## Provided material
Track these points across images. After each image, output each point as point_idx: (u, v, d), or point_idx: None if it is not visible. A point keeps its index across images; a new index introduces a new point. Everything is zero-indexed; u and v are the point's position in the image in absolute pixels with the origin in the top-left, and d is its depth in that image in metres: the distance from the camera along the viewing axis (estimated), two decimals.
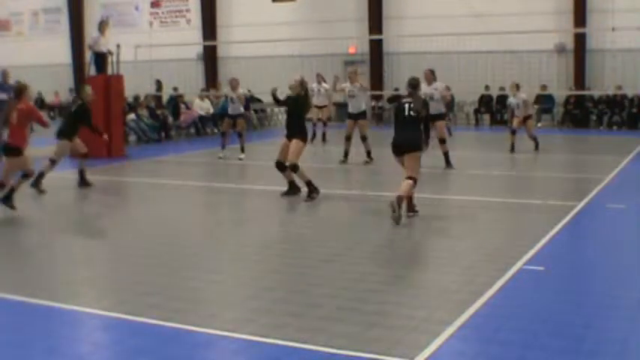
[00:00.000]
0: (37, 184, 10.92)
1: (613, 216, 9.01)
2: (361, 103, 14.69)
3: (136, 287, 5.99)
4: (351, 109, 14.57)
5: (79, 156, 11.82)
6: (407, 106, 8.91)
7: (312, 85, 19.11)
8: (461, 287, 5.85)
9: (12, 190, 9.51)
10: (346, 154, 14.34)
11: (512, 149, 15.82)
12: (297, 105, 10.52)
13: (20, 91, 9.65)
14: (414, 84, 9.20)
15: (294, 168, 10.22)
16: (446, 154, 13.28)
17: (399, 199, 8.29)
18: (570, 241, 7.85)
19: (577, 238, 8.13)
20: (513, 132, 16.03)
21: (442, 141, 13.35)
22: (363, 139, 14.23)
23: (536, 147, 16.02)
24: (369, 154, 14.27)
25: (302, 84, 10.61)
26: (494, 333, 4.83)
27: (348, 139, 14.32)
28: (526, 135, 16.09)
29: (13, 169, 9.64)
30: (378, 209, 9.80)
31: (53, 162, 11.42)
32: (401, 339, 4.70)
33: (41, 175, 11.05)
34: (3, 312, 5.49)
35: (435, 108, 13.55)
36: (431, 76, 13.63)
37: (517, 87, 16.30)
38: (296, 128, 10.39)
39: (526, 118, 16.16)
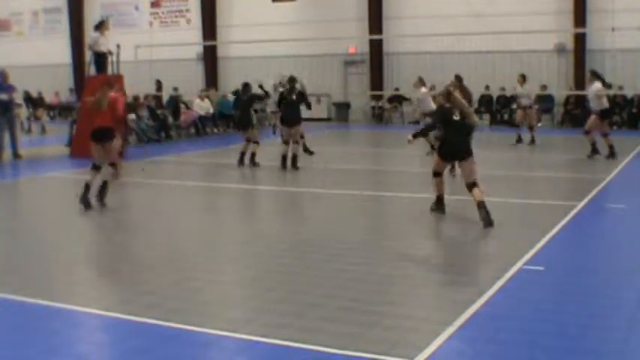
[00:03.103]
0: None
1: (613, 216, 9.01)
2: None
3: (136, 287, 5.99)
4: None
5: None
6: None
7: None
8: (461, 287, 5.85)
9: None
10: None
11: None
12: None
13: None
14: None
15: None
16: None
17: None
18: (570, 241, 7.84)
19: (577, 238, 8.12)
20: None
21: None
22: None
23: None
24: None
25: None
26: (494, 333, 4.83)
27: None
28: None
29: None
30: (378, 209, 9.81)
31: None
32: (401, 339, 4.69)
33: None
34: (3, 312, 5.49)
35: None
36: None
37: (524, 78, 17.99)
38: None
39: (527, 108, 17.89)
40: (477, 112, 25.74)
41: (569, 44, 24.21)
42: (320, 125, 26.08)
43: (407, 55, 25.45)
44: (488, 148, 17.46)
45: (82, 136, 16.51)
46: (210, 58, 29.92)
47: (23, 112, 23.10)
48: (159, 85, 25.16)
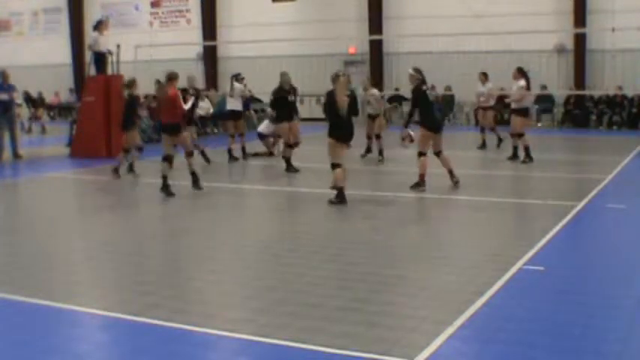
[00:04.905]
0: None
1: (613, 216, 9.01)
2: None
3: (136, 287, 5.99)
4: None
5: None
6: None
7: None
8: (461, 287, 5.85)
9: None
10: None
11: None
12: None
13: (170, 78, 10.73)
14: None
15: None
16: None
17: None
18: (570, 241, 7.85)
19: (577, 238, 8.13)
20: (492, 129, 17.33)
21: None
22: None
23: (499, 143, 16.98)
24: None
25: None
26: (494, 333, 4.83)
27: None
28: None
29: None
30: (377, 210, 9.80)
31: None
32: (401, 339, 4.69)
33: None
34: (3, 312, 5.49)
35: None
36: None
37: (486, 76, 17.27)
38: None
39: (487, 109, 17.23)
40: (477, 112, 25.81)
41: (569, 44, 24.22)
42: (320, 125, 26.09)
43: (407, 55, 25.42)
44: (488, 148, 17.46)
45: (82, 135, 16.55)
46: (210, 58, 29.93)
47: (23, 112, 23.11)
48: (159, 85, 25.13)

--

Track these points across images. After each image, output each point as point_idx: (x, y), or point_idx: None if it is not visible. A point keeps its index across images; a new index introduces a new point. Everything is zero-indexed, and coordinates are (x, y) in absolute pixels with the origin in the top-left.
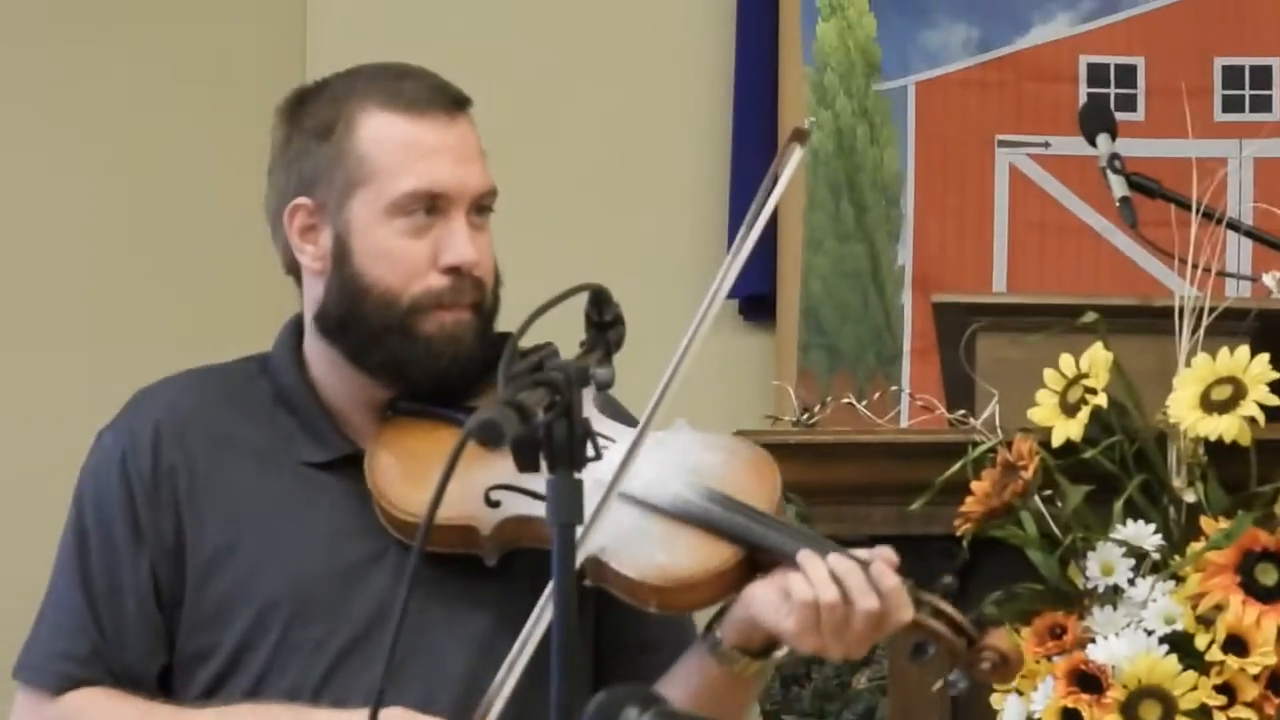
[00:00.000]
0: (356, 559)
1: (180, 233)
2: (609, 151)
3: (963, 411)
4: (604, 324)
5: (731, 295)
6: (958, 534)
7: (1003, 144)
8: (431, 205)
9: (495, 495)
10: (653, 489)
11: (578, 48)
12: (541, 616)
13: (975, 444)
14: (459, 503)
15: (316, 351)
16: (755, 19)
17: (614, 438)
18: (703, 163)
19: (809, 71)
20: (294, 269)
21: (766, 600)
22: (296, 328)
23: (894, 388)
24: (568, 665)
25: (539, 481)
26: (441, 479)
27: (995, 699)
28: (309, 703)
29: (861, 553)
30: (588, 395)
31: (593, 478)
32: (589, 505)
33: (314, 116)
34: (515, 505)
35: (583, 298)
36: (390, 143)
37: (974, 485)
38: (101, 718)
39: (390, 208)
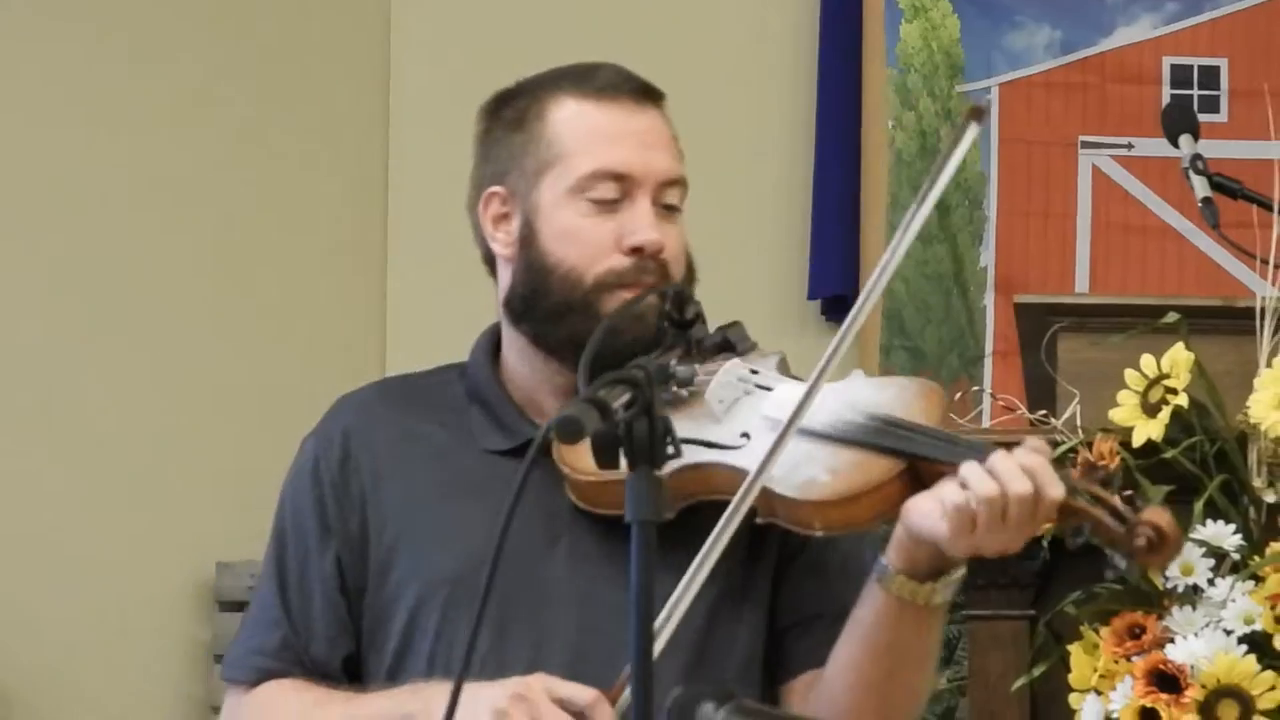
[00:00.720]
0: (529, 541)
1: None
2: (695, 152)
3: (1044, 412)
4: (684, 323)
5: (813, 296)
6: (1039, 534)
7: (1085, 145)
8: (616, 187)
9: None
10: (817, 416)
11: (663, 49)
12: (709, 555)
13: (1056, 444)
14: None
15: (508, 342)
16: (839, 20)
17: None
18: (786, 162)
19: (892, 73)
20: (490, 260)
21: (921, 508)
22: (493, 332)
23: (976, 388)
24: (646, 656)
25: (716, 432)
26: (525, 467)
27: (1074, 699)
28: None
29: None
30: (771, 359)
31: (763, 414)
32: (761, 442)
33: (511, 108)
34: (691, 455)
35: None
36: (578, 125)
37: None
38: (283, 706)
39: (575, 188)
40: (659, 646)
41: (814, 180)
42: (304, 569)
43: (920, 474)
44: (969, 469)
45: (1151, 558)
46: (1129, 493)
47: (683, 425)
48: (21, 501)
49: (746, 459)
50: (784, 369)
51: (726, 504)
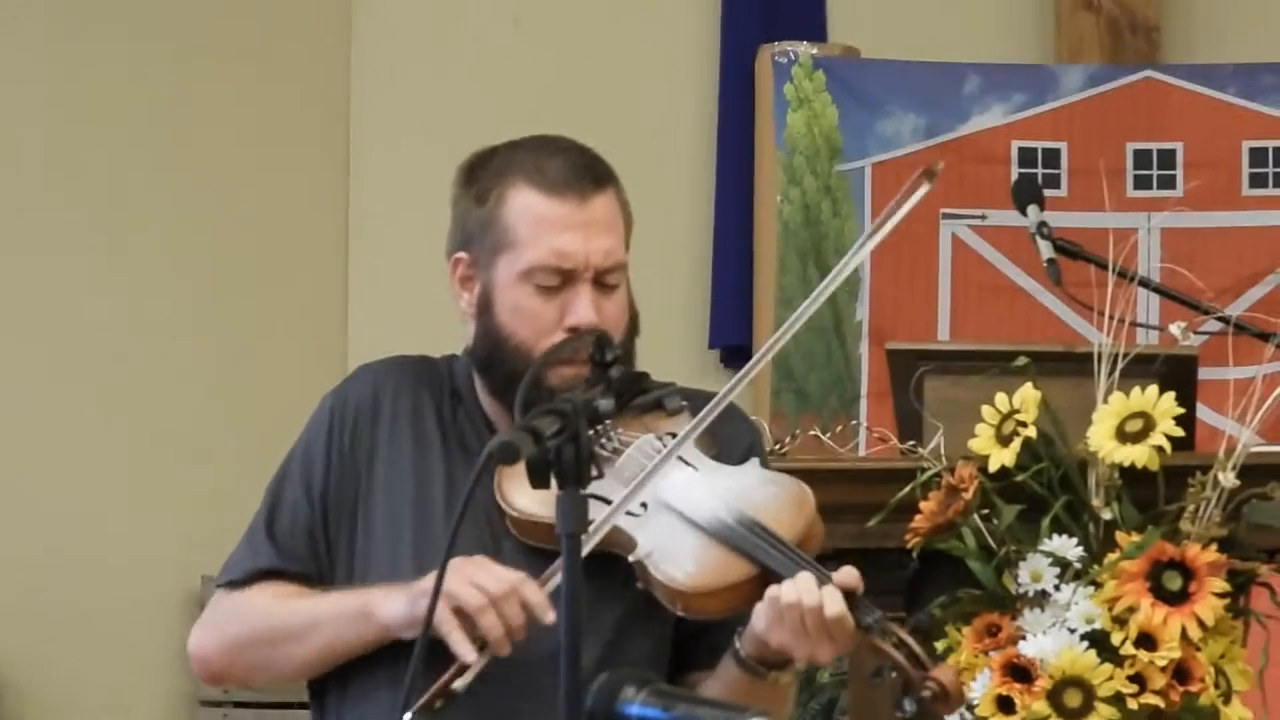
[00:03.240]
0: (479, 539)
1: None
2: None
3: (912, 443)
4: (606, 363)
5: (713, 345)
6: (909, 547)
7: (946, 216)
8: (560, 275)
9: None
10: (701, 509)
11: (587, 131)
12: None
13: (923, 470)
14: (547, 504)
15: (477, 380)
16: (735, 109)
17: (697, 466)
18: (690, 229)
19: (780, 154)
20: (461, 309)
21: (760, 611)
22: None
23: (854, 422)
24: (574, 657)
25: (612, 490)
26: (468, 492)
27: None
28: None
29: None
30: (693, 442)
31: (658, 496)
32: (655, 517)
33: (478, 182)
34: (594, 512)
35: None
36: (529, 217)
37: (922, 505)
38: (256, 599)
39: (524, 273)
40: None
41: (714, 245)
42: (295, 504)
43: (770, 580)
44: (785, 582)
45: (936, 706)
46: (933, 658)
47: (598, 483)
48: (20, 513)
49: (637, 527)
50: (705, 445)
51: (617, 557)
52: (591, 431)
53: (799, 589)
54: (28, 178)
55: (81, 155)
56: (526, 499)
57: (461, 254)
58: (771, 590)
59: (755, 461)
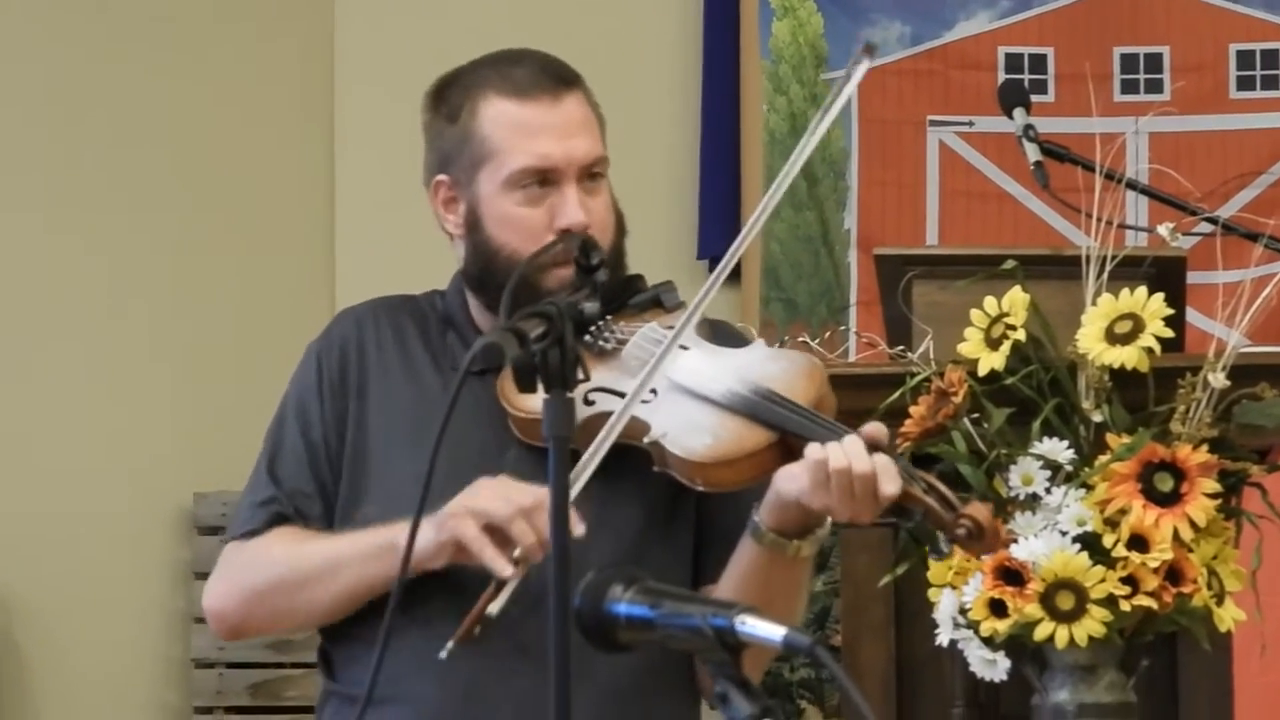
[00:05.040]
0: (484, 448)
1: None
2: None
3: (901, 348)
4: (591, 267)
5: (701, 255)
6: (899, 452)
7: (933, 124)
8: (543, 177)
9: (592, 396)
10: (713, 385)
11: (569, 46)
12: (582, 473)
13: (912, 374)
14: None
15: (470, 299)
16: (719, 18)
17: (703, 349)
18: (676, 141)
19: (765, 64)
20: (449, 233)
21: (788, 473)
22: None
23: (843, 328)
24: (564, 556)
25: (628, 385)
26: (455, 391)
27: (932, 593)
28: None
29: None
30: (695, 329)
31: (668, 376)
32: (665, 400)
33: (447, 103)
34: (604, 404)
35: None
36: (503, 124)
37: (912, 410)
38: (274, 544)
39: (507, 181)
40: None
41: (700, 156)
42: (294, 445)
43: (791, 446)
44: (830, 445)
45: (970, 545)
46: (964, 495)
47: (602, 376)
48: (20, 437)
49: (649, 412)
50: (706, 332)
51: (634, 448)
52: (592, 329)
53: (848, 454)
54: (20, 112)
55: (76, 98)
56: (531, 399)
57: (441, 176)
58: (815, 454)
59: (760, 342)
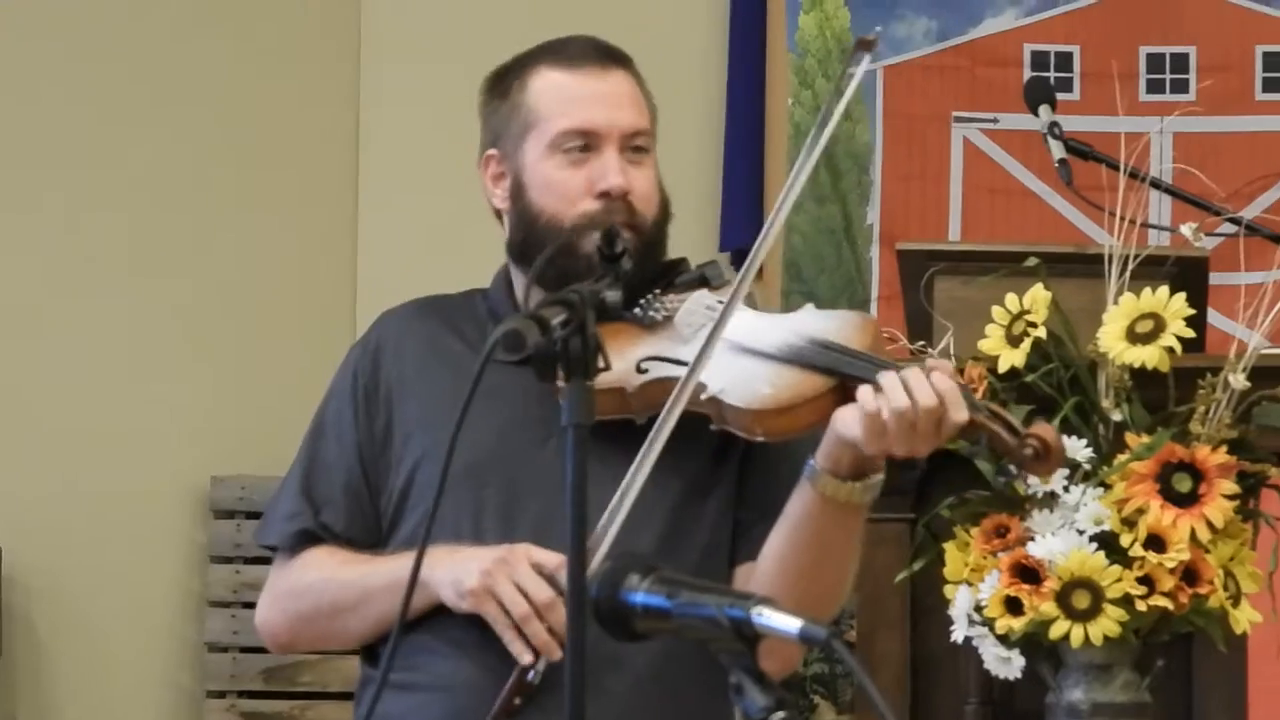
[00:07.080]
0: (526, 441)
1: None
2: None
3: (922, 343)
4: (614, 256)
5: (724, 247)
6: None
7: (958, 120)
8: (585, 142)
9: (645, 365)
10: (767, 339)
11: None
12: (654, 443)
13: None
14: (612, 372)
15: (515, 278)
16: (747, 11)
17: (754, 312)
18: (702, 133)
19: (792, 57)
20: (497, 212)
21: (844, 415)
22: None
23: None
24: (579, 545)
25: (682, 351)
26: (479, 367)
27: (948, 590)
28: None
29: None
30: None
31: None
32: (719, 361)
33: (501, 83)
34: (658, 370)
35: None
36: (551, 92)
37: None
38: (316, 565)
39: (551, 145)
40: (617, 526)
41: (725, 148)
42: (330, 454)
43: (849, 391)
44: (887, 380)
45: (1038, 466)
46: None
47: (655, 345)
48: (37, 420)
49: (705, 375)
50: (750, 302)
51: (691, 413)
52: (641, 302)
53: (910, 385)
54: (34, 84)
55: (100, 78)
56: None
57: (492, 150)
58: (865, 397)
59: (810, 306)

## Task objective
A verbatim reproduction is expected: starting at the line above that has "(estimated), two decimals.", ending at the line that has "5: (79, 156, 11.82)", both included, and with no pictures and no other lines.

## Solution for this task
Track these points across images. After each image, output each point as point_idx: (u, v, d), or point_idx: None if it is not visible. A point keeps its index across images; a new index introduces a new point. Everything is zero-indexed; u and v are the point's position in the image in absolute pixels with the origin in the top-left, and d is its depth in that image in metres: the distance from the camera along the viewing axis (estimated), two decimals.
[00:00.000]
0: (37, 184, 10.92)
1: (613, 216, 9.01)
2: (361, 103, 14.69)
3: (136, 287, 5.99)
4: (351, 109, 14.57)
5: (79, 156, 11.82)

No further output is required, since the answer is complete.